The Airflex Pro is the evolution of Leatt's Airflex lightweight sleeve-type knee guard. It sports additional side and upper knee impact protection, and comes in an understated black.
That's right... it's pro. Gunnar Waldman photo.
I'm a fan of additional side and top padding, as they help blockade annoying little knocks from sticks or my top tube. Though the Airflex Pro seems like a pretty simple lightweight knee guard, Leatt has engineered some pretty cool details into it:
The first is that it's CE EN1621-1 certified as impact knee protection. What does that mean? Good question. According to Leatt's biomechanical engineer, Pieter Keevy, that rating (a 'level 1' according to the certification document) means the Armourgel can withstand an impact from an 11 pound weight dropped from just over 3 feet and allow only 18 kilonewtons of energy through. Which is better than non-Armourgel protection of the same thickness.
I guess it's important enough to print on the side. Gunnar Waldman photo.
It doesn't make falling like floating on a cloud, protection is relative to each specific crash, but the idea is to reduce the amount of energy transferred to your knee to below the level that will seriously injure you. The Airflex Pro will also nicely negate any slide, skid or rock that flies up to whack you.
Second is they do not slip. Ever. They stay put better than any kneewarmer I own and, frankly, I can't see using a kneewarmer again now that I have these.
Tucks nicely under your bike shorts. Gunnar Waldman photo.
They have printed silicone grip around the thigh and also a silicone printed cupped knee grip. Maybe it's the knee grip or the anatomical shape–but I've never had to adjust these on the trail. Halfway through a ride, my buddies wearing other pads look like they're auditioning for flashdance ('80s legwarmer reference, ask your mom). And the best protection is one that is where it's supposed to be at the moment you need it.

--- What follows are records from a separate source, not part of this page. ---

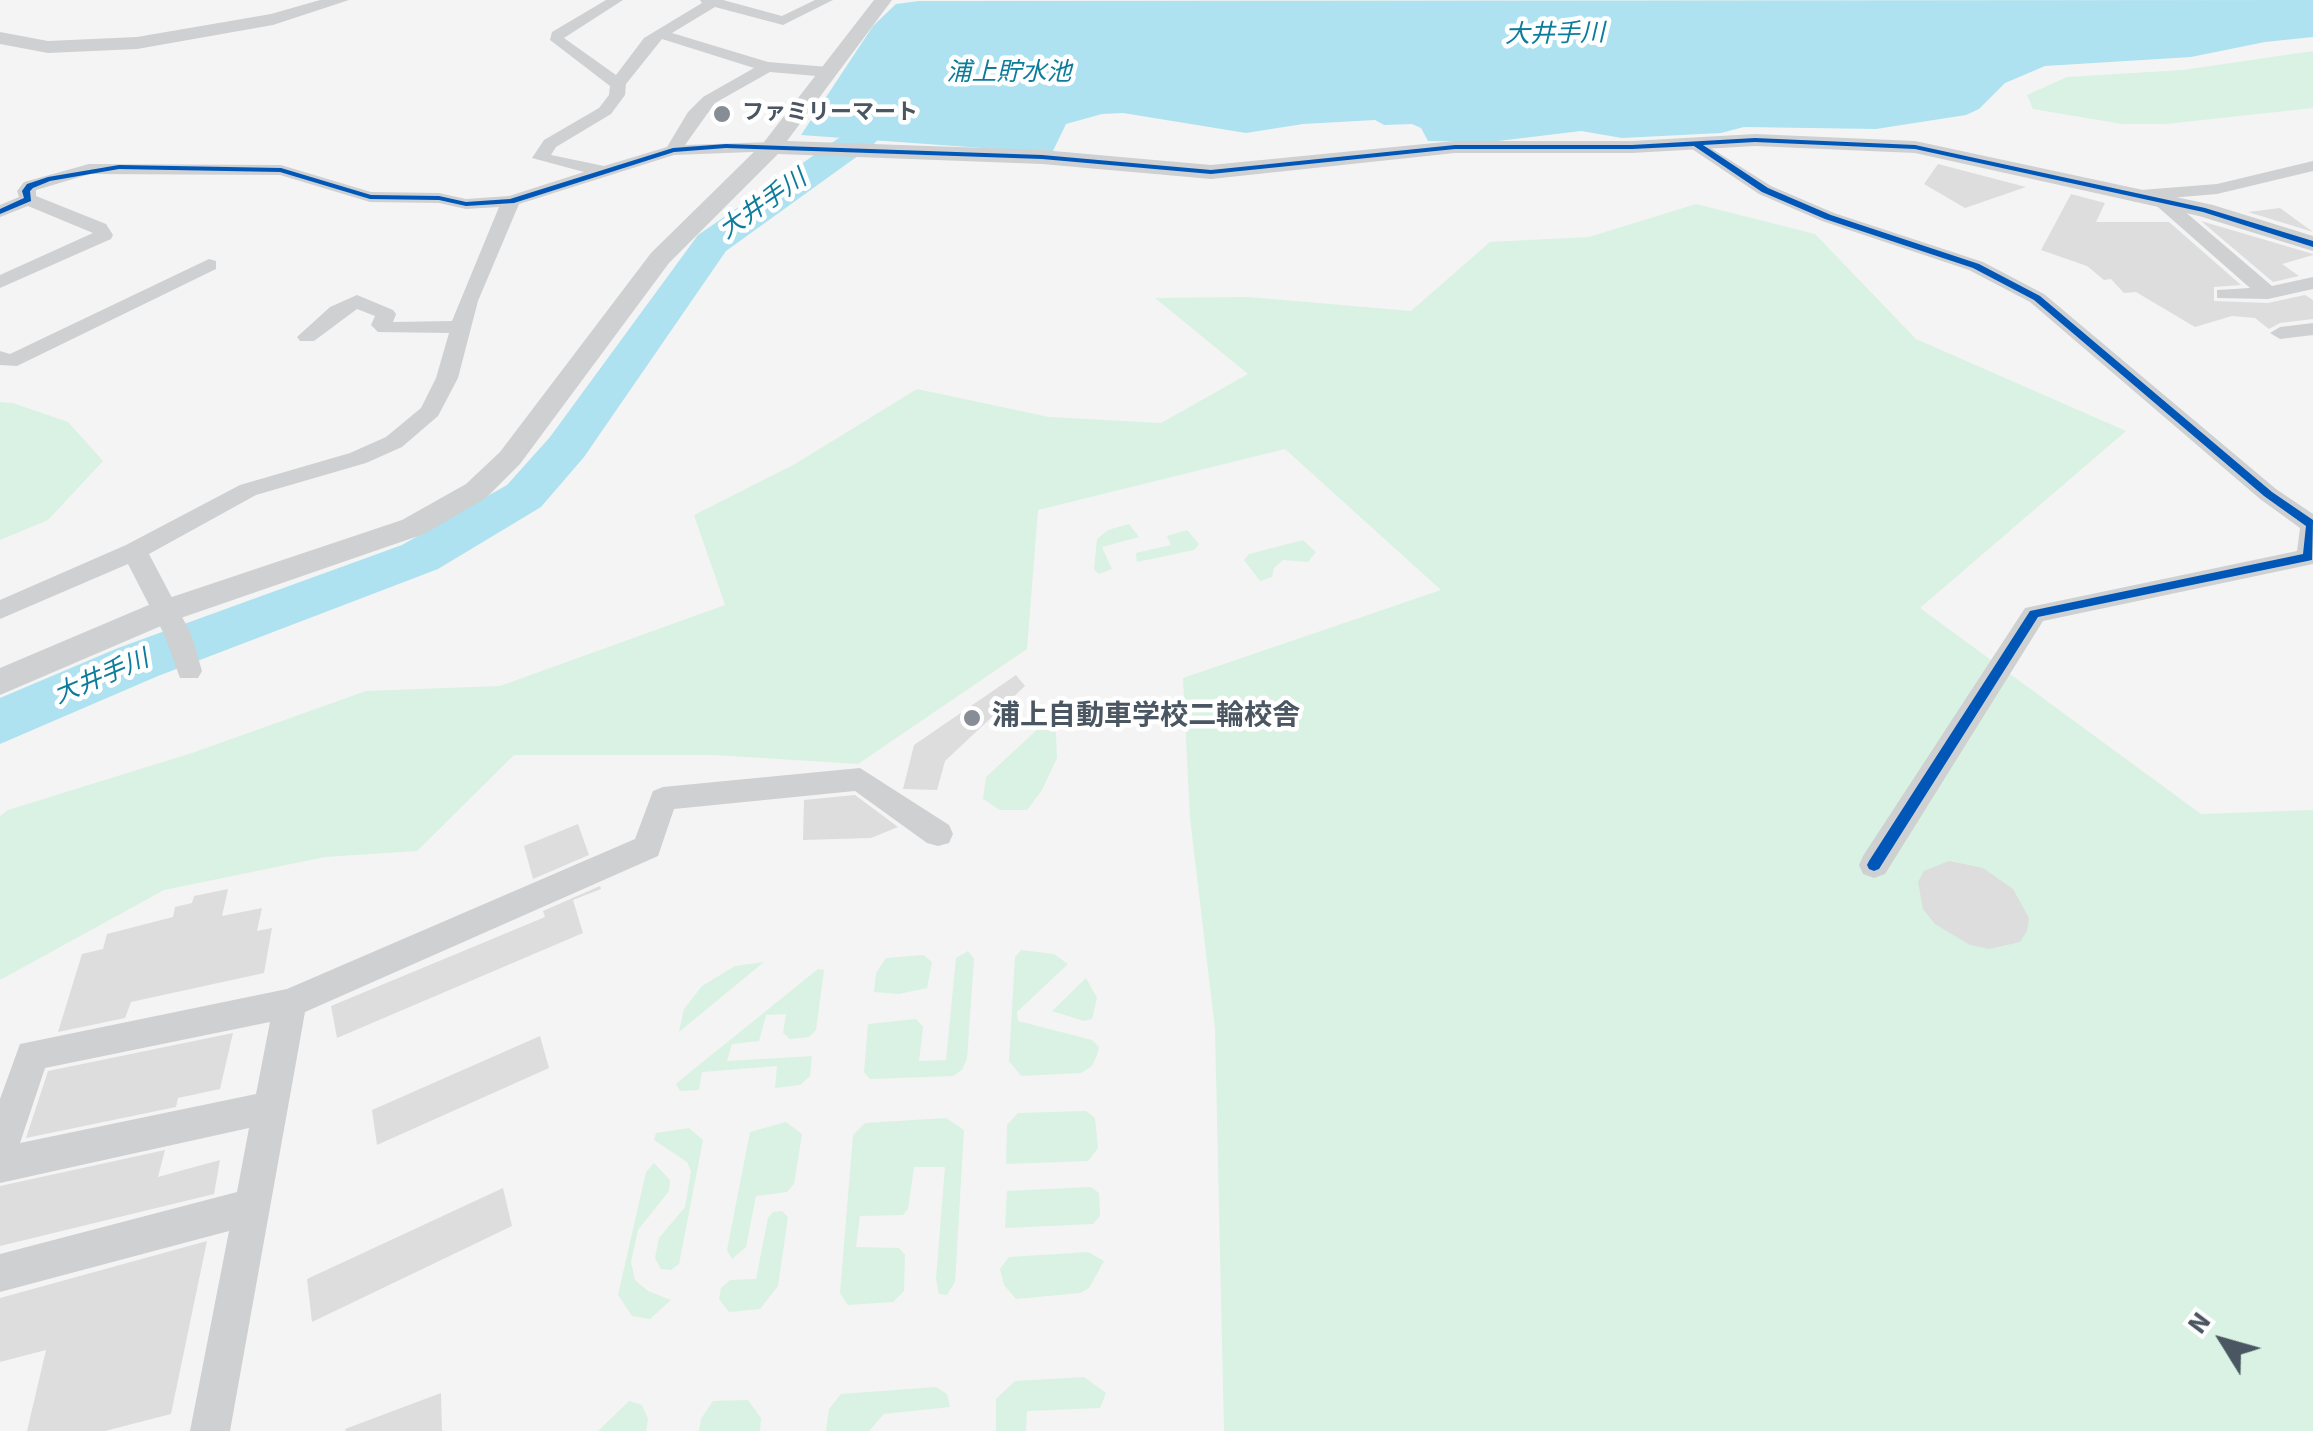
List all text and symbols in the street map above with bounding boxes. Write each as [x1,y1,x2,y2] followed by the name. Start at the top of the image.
[1505,20,1605,52] water label: 大井手川
[947,60,1071,90] water label: 浦上貯水池
[742,101,918,127] place label: ファミリーマート
[711,103,733,125] marker: ファミリーマート
[714,165,814,247] water label: 大井手川
[50,646,154,712] water label: 大井手川
[992,701,1300,735] place label: 浦上自動車学校二輪校舎
[961,707,983,729] marker: 浦上自動車学校二輪校舎
[2173,1291,2273,1391] north arrow
[2177,1303,2221,1342] text: N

The inside of the pad with the printed silicone knee gripper. Gunnar Waldman photo.
Third, at just over half a pound (0.7 pounds for the pair), they really don't feel like you're wearing much of anything. Again, know the limits of the product–if you're shredding at the bike park or racing an enduro, you might want to think of something burlier (Level 2 protection allows only 9 kilo newtons of impact through to your legs after the 1 meter anvil test), even though pros love to wear light stuff like this.
Thankfully, I haven't crashed wearing them yet. I've slid out and flopped over a couple times, and have come away fine. For $79 these make a great gift; they're one size fits all and will surely be worn, rather than sit in the milk crate where less desirable padding goes.